> _Problemas para resolver_:
**a)** Segundo o trecho escolhido sobre identidade, qual é a principal função social das identidades?
**b)** No trecho escolhido, substitua "liberdade" por "escolha" e escreva de novo a parte que começa nas palavras "A foto de infância" e vai até depois de "em processos históricos.".

> _Trecho escolhido_:
....................

Existe uma discussão bizarra entre alguns comunistas sobre identidade e identitarismo que está colocada em termos completamente absurdos, então este texto volta às bases do materialismo histórico-dialético para definir melhor a identidade. A resposta? Uma ferramenta. Para todos os grupos que a utilizam. Acompanhe o raciocínio.
Para afastar qualquer dúvida sobre a possibilidade da identidade estar ligada à alguma essência imutável, a gente relembra que a base do materialismo é que existem as coisas, a matéria, a partir das quais construímos as nossas ideias. Jean Paul Sartre sintetiza essa relação com a expressão “os abstratos só existem concretamente”, bell hooks exemplifica com “o amor é uma ação”. Ou seja, nenhuma identidade tem uma existência autônoma. Existem ações humanas, concretas e singulares, que são agrupadas conceitualmente a partir do que tem em comum para formar identidades.
Repare que a existência condicional e subordinada dos abstratos é diferente de não existirem. Identidades existem e tem efeitos sobre a matéria e as consciências, portanto descartar a sua importância é a mais rematada burrice.
Ao mesmo tempo, o fato de serem categorias criadas pela humanidade nos leva a questionar sua relevância e investigar sua criação e destruição. Para o materialismo histórico-dialético tudo está em movimento e transformação, então nenhuma identidade pode ser assumida como permanente. Como era a identidade nacional no território brasileiro no tempo da colônia? Como isso mudou quando o Brasil se tornou a sede do império português? Como se fabricou a identidade brasileira após a independência? Estas perguntas, tão fáceis de fazer quanto às identidades nacionais, precisam ser feitas também quanto às identidades associadas a outras características, como sexo, cor de pele, descendência, entre outros.

A foto de infância de Franklin Roosevelt nos mostra que na formação econômico-social dos EUA em 1884, o modo de vestir das crianças não era uma performance de gênero, ao contrário de hoje. No processo histórico de selecionar quais características vão compor cada identidade existe um alto grau de arbitrariedade e liberdade, assim como na seleção de quais as identidades relevantes para a sociedade. Enquadrar as identidades nesta posição, de construções históricas, razoavelmente arbitrárias, nos permite parar de debater as identidades em si e fazer as perguntas realmente importantes: quem as constrói; com quais objetivos; quais seus efeitos? Com isso, mudamos nosso foco do discurso essencialista das identidades para como elas atuam em processos históricos.
A principal função social das identidades é aumentar a coesão de grupos sociais, ao ressaltar o que os indivíduos que os compõe tem de comum, enquanto minimizam o que tem de diferente e único. Quando Fred Hampton, do Partido Pantera Negra para Auto-Defesa organizava a Coalizão Arco-Íris, com pessoas pobres de várias origens, negras ou não, ele elegia a pobreza como um elemento de identidade. Quando T. R. M. Howard defendia o empoderamento negro através do empreendedorismo dentro do capitalismo, ele escolhe a cor de pele como um elemento de identidade. Essa aparente diferença é central para o argumento que critica o “identitarismo” como anti-revolucionário, mas é também o erro de tomar a parte pelo todo. O problema de Howard não é a identidade negra, mas ela ser mobilizada para reforçar o capitalismo, assim como o fato de Hamptom buscar alianças está longe de contradizer o fato da estruturação e organização dos Panteras Negras ocorria, primordialmente, a partir da identidade negra e a pobreza tinha um papel secundário.

....................

> _Seção de dados_:
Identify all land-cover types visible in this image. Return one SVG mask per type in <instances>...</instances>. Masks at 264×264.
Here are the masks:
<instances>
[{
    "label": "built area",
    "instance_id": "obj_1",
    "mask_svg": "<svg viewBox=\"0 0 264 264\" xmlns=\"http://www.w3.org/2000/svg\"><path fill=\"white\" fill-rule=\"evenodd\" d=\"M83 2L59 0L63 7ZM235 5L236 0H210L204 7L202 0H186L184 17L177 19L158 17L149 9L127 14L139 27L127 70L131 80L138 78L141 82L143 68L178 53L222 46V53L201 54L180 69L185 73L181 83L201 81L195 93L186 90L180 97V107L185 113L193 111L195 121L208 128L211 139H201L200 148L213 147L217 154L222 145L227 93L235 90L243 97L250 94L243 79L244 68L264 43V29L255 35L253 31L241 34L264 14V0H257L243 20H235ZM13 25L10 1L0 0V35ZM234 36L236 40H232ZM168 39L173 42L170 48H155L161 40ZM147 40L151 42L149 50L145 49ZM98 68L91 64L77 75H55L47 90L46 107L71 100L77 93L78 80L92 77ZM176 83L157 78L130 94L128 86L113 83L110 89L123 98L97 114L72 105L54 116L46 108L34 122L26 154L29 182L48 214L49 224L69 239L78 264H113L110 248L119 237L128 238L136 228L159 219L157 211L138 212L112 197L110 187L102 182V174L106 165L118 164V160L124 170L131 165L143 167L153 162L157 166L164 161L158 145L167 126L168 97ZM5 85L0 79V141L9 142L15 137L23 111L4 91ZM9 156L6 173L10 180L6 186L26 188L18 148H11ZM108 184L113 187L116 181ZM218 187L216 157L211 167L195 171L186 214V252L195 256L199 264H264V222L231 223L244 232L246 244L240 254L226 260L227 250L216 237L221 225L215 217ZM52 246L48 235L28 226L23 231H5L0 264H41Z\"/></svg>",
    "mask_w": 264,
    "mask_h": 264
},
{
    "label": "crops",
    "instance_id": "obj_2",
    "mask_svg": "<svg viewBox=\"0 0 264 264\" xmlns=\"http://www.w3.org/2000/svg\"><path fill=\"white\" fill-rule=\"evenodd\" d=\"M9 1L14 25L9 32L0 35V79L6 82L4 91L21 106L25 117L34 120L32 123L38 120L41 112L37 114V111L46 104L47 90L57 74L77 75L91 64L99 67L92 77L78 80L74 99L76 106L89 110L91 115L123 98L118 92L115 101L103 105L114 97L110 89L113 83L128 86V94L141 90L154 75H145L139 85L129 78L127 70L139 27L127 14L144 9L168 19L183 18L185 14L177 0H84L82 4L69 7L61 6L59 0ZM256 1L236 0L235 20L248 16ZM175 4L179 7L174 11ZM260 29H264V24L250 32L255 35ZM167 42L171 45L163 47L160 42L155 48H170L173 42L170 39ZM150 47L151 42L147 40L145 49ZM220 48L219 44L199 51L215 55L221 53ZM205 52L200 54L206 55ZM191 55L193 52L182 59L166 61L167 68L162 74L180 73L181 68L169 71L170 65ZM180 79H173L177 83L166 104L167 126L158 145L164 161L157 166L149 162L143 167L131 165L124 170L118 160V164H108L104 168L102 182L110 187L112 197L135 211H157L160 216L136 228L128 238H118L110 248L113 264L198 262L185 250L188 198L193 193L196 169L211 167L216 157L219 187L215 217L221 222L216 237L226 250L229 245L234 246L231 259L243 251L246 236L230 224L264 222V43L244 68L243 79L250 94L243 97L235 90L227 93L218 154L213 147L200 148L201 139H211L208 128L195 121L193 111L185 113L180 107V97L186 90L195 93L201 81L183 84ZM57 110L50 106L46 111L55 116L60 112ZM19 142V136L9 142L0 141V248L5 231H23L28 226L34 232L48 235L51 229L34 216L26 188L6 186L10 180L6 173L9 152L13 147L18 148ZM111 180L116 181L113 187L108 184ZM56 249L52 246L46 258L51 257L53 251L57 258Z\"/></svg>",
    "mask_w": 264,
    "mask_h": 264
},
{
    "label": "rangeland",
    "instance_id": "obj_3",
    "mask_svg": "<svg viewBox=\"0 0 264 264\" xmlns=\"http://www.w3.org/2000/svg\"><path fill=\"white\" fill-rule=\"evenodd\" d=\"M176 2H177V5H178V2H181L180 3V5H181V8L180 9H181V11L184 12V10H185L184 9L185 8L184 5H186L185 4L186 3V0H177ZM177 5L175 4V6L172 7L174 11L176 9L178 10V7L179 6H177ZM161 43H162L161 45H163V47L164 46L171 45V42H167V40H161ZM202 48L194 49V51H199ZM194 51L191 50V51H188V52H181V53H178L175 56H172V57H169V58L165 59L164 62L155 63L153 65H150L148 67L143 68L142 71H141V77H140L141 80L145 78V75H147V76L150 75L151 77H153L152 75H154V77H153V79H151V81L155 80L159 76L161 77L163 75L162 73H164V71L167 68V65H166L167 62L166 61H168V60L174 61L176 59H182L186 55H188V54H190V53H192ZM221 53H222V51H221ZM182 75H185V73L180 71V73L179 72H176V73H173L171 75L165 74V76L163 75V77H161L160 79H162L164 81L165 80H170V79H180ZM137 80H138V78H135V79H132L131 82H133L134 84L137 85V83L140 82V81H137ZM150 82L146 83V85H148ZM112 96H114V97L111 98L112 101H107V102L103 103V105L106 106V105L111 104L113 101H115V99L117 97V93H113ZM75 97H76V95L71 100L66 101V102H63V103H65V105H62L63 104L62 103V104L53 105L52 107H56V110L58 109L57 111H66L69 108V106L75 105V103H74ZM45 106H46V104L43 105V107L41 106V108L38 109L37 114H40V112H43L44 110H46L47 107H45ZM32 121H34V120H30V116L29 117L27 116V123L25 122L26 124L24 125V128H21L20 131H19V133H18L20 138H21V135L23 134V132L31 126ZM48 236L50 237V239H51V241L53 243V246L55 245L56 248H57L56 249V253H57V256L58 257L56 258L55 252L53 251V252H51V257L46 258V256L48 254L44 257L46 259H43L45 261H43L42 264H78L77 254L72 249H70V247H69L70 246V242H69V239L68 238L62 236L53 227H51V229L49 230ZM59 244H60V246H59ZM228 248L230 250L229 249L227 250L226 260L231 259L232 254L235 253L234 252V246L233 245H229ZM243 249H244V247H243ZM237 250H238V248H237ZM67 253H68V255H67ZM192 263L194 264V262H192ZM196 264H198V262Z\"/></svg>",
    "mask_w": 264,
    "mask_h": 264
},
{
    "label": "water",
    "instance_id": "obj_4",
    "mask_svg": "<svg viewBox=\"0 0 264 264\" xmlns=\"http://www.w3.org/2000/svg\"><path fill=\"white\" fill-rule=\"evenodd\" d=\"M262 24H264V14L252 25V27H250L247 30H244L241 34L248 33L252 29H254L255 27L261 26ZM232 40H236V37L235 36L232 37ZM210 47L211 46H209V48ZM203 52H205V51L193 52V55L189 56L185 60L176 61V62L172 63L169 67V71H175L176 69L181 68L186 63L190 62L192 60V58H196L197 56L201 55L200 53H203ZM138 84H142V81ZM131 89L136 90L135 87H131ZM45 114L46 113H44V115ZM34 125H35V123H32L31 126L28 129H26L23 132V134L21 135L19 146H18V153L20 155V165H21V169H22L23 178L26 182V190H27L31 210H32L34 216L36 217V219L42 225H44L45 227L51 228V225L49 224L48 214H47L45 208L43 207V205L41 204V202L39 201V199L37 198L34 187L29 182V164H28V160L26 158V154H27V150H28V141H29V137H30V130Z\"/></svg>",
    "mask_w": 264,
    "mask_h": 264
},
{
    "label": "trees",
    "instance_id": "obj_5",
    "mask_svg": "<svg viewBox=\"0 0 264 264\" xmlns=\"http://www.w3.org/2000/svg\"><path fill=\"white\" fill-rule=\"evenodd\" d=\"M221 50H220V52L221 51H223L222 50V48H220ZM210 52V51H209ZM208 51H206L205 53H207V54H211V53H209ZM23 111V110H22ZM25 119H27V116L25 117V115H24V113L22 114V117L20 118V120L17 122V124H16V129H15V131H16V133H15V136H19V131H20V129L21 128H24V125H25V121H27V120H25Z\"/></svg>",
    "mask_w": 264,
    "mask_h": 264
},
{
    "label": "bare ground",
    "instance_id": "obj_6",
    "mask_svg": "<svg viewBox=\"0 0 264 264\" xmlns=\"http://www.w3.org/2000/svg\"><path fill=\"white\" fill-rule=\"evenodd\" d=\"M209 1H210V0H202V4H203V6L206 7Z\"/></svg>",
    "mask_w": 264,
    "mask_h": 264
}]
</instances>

....................

> _Lista de respostas_:
**a)** Aumentar a coesão de grupos sociais.

**b)**
A foto de infância de Franklin Roosevelt nos mostra que na formação econômico-social dos EUA em 1884, o modo de vestir das crianças não era uma performance de gênero, ao contrário de hoje. No processo histórico de selecionar quais características vão compor cada identidade existe um alto grau de arbitrariedade e escolha, assim como na seleção de quais as identidades relevantes para a sociedade. Enquadrar as identidades nesta posição, de construções históricas, razoavelmente arbitrárias, nos permite parar de debater as identidades em si e fazer as perguntas realmente importantes: quem as constrói; com quais objetivos; quais seus efeitos? Com isso, mudamos nosso foco do discurso essencialista das identidades para como elas atuam em processos históricos.